Currently, Gage is dedicated to advanced education as much as bringing neuroscience to adolescents. He is Adjunct Assistant Professor in the Department of Molecular and Integrative Physiology at the University of Michigan, Adjunct Assistant Professor in the Neuroscience Program at Michigan State University, and is a Lecturer in Methods in Computational Neuroscience at the Marine Biological Laboratory. He holds a Ph.D. in Biomedical Engineering from the University of Michigan, an M.E. in Computer Engineering from the University of South Carolina, and a B.S. in Electrical Engineering from Michigan State University.
Backyard Brains Inspiring the Next Generation of Neuroscientists
In many ways, when it comes to understanding the brain, we’re still in the dark ages. And that’s because neuroscience is only taught in graduate schools, with expensive equipment. But what if we could instill a love for the brain in younger students, bring the science back down to the most basic, inexpensive forms, and bring the work done in the lab into the average classroom? Greg Gage is doing this, right now—changing neuroscience education for good, and helping to kickstart a profound revolution. In this inspiring keynote, he explains how studying neuroscience is not only easier than ever (with connected devices, the Internet of Things, smartphones, and more), but may be the key to unlocking a host of innovations in the world of tech and design. The implications for medicine are also incredible—neurological ailments like Parkinson’s, Alzheimer’s, and epilepsy affect approximately 20 percent of the world’s population. So why wait until graduate school to start studying the nervous system, memory, brain waves, or the senses? With cutting edge examples and experiments, Gage explains how a better understanding of the brain might transform your industry—whether in education, health care, design, business, or beyond.

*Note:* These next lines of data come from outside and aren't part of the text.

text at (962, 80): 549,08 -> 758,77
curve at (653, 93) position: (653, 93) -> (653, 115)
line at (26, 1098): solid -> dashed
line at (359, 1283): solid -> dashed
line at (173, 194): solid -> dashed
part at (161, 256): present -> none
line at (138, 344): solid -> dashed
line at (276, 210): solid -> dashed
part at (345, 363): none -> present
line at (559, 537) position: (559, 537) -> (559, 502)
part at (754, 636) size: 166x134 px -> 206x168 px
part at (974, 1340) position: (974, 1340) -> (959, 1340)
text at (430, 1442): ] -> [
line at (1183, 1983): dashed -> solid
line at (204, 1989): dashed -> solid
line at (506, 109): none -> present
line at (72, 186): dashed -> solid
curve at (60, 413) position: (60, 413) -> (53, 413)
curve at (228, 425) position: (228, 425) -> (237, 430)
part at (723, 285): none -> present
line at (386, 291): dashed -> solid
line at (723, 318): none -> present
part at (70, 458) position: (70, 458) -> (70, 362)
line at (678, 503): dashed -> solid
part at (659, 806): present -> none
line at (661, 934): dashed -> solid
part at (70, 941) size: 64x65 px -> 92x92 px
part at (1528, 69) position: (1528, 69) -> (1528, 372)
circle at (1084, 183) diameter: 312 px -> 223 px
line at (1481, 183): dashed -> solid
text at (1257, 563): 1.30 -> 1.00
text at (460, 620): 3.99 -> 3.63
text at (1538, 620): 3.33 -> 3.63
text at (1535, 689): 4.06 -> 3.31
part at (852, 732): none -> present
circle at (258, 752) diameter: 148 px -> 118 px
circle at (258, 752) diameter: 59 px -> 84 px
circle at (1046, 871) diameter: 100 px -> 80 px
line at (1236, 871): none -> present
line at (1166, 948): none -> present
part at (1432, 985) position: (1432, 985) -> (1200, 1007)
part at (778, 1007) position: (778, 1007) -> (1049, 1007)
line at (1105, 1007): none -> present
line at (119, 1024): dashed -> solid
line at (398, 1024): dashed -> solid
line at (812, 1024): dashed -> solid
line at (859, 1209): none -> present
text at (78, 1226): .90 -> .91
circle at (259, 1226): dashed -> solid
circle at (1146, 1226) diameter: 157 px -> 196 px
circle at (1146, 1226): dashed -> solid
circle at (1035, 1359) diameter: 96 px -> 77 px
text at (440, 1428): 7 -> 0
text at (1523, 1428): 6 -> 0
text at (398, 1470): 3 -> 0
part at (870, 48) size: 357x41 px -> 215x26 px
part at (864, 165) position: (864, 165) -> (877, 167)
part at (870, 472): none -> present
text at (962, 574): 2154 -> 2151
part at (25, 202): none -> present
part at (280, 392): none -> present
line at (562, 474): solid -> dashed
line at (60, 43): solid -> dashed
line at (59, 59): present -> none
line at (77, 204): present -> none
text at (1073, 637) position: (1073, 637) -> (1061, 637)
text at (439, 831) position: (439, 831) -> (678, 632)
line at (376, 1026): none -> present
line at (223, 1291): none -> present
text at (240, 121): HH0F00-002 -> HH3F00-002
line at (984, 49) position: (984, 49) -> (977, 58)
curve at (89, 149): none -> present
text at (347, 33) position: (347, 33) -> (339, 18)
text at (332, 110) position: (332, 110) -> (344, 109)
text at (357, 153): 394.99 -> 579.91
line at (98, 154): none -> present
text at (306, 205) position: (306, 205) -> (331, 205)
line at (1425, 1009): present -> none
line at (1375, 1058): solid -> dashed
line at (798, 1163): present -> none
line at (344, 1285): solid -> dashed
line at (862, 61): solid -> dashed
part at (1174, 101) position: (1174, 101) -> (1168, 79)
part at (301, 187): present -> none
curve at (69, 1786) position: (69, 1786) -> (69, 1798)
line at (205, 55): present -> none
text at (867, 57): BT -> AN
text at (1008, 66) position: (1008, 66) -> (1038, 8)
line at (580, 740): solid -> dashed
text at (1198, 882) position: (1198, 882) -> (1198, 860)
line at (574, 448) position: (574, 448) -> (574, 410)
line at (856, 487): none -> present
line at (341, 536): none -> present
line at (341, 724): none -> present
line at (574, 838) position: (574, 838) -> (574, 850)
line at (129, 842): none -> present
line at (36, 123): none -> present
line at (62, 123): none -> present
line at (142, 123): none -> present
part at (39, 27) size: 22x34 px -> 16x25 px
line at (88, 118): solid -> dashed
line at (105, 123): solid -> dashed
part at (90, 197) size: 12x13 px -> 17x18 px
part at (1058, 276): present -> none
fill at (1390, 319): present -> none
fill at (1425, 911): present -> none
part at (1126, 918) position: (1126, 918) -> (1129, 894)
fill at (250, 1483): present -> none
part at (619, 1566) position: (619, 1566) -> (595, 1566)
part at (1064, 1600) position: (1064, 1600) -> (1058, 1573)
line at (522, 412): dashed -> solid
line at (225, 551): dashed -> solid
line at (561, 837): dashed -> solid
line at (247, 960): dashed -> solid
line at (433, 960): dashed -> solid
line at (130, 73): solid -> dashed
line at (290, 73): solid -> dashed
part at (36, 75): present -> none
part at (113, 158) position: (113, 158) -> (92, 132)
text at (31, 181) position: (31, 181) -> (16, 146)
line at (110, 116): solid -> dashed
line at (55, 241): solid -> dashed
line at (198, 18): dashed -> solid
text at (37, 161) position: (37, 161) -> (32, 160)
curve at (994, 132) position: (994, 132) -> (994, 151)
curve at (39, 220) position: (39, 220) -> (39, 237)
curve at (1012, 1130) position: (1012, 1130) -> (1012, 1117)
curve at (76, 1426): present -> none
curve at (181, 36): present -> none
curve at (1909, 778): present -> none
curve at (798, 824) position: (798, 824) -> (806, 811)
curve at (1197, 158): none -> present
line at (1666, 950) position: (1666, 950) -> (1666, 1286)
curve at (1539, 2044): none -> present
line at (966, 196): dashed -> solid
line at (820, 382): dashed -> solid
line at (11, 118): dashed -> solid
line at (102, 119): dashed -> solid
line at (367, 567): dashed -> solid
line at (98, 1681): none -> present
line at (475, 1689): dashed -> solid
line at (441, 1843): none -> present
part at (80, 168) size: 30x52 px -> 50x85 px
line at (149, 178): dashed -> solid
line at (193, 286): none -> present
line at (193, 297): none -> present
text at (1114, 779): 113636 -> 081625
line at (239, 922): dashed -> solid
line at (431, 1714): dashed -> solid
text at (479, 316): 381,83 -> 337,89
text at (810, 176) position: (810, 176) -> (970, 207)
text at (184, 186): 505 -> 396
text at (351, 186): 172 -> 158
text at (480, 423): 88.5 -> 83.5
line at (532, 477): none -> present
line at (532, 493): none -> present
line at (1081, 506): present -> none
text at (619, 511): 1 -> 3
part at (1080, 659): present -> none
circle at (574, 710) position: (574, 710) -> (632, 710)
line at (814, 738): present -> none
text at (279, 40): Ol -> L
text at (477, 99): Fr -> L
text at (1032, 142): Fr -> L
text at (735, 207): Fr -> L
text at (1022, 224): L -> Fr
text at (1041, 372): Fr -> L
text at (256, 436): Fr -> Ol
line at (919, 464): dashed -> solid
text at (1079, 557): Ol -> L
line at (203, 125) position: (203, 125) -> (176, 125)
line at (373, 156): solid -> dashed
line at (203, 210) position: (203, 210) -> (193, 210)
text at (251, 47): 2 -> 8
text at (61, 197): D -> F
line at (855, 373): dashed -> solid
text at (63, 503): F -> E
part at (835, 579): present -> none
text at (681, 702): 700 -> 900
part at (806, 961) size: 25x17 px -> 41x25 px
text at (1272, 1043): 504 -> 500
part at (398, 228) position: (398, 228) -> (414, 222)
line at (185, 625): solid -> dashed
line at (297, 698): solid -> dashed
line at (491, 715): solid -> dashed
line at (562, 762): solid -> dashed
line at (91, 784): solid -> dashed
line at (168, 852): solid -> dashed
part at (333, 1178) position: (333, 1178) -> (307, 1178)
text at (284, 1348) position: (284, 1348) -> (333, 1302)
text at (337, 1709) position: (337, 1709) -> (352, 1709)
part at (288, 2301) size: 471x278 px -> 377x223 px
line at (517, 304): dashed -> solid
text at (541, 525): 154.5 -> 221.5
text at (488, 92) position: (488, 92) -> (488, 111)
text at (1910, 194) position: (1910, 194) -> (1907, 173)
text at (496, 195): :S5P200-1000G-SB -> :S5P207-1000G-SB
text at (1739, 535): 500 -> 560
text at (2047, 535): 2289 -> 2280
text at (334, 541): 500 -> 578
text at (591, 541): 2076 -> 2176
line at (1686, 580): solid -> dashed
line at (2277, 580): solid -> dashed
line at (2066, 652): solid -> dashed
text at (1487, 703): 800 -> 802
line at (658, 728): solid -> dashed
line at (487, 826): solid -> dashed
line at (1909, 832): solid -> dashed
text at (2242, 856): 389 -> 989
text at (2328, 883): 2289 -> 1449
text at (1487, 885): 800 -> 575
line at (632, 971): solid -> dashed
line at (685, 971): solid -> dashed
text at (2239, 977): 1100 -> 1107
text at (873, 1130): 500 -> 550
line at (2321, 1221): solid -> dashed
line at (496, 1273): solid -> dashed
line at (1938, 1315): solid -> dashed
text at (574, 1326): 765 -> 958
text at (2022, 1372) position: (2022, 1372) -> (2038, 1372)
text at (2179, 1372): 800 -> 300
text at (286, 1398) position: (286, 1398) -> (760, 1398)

Live Science Practical Neuroscience and Jaw-Dropping Entertainment
In this energetic, interactive, and highly entertaining talk, Greg Gage offers live experiments on-stage, showing how our brains receive and deliver electric responses. Whether employing a SpikerBox to show how signals from the brain can be used to have a stranger control your arm, or revealing how plants use electric signals to avoid predators and catch prey, Gage makes neuroscience fun and accessible, and hints at the many implications for medicine, therapy, business, design, and technology that a better understanding of the brain entails. These performances also provide astounding “Aha!” moments for audience members, breaking down the assumed barriers of neuroscience research—too expensive, too complicated, too advanced—and showing students that hands-on learning about the brain is possible, right here and right now. Ths is an unforgettable experience that will have your audience buzzing with excitement (and maybe electricity!).